On 02/25/13 22:00, Michael wrote:
> Hi guys,
> 
> Few days ago, I discovered FLTK through your tutorials and it was a real fun.
> 
> What I'm looking after is a "portable plotting widget" (Win, Linux, OSX), but 
> can't find one for FLTK.
> 
> Nothing really advanced, just to be able to plot RAM and CPU usage of my box.
> 
> Something in this spirit (or even simple):
> http://pcsupport.about.com/od/windowsvista/tp/vistagadgetssu.htm

        I was wondering which of those many examples you had in mind;
        the  horizontal 'bouncing bar' ("DriveInfo"),
        the vertical scrolling bar graph ("System Control A1"),
        the scrolling line graph (lower part of "All Cpu Meter")..

        There might be 3rd party widgets people have made for this already,
        though I usually like the challenge of making my own widgets to do
        what I want. So in that tradition...

        To make a scrolling line graph widget, you can derive a class from 
Fl_Box,
        and define your own draw() method to draw your graph based on an array
        that you regularly update using Fl::add_timeout()/Fl::repeat_timeout(),
        which can grab cpu/ram samples from the OS, and shove them into the 
array
        and trigger the widget to redraw().

        To make a scrolling bar graph widget, you could do just like the above,
        but us fl_rectf() to draw filled boxes for each sample instead of lines
        between them.

        For a "simple" bouncing horizontal bar, you could simply use an 
Fl_Progress()
        widget, e.g.
        http://seriss.com/people/erco/fltk/#Progress
        ..but I think it only handles a single bar.. if you want multiple bars
        in one (for instance, to show user cpu use vs. operating system cpu use)
        then you'd probably have to make a custom widget using fl_color() and 
fl_rectf()
        to draw the rectangles of the bar.

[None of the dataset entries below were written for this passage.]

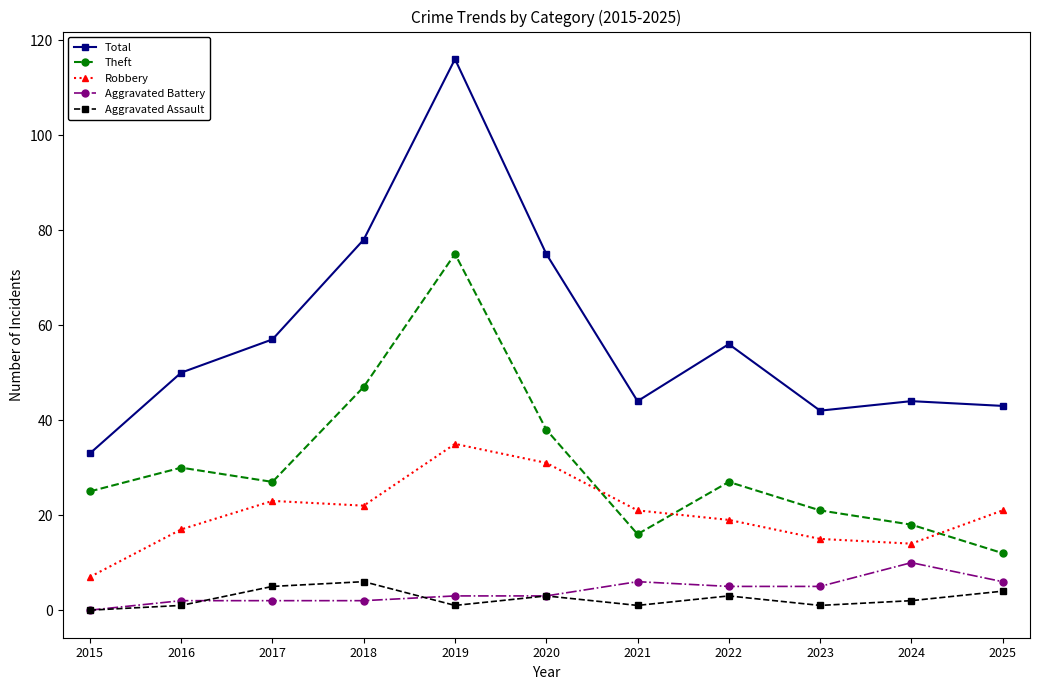

Where is the first local maximum for Total?

2019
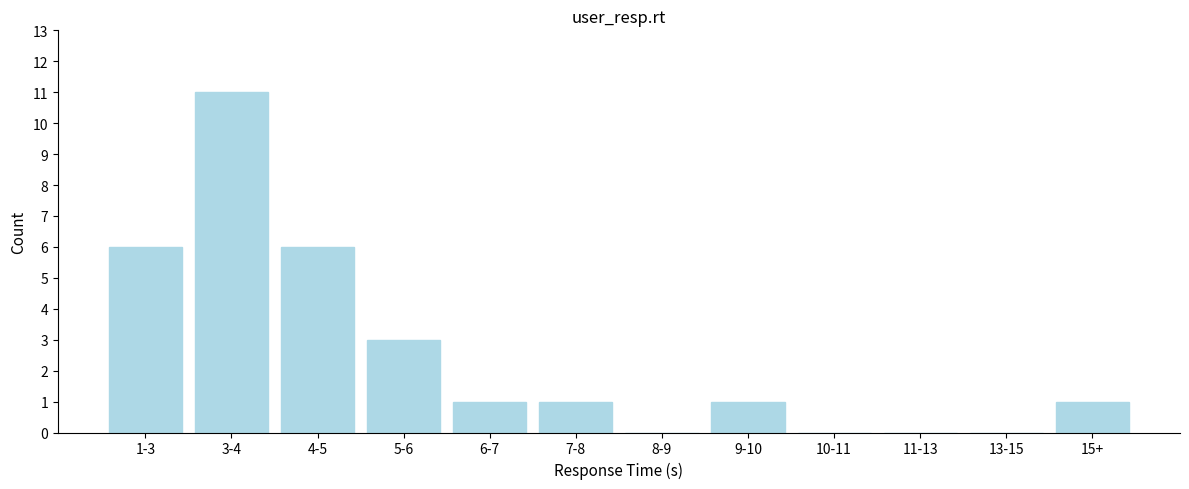

Reading right to left, extract all data points from this chart.

15+=1	13-15=0	11-13=0	10-11=0	9-10=1	8-9=0	7-8=1	6-7=1	5-6=3	4-5=6	3-4=11	1-3=6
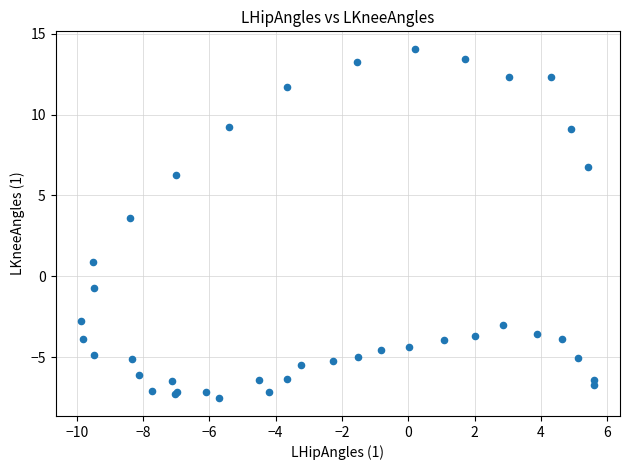

What Y value in the scatter plot is closest to 3?

3.6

        If you wanted to make a bar graph that looks fancy shmancy, you can use
        fl_draw_image() to draw little images to build a nice looking bar graph
        with gradients and antialiased edges. I'm including some info I sent you
        off list for the benefit of folks reading the list:

* * *

>       To make nice looking 'rounded' multicolor progress bars, I've used a 
> custom
>       widget that derived from Fl_Box that manipulates alpha images for the
>       round endcaps, and uses a regular fl_rectf() to connect them, eg:
>       [ASCII art follows -- read with a fixed width font!]
>        _____________
>       (_|_________|_)
>        1     2     3
>
>       ..where 1 is the left end cap, 3 is the right end cap, and 2 is the 
> fl_rectf().
>
>       You can draw the art you want, then slap it up on the screen using 
> fltk's
>       alpha blending image drawing:
>       http://seriss.com/people/erco/fltk/#AlphaBlend
>
>       I've made simple multicolored progress bars using that technique which
>       look like this:
>       http://seriss.com/people/erco/fltk/tmp/alpha-progress-bar.jpg
>
>       To make nice looking widgets of other types, similar simple manipulation
>       of alpha blended images can get great results.
>
>       FLTK is not really designed to be 'skinned' easily, so to make nice
>       looking widgets, one has to make [custom widgets with images]. The nice 
> thing though
>       is that in FLTK it's easy to make custom widgets.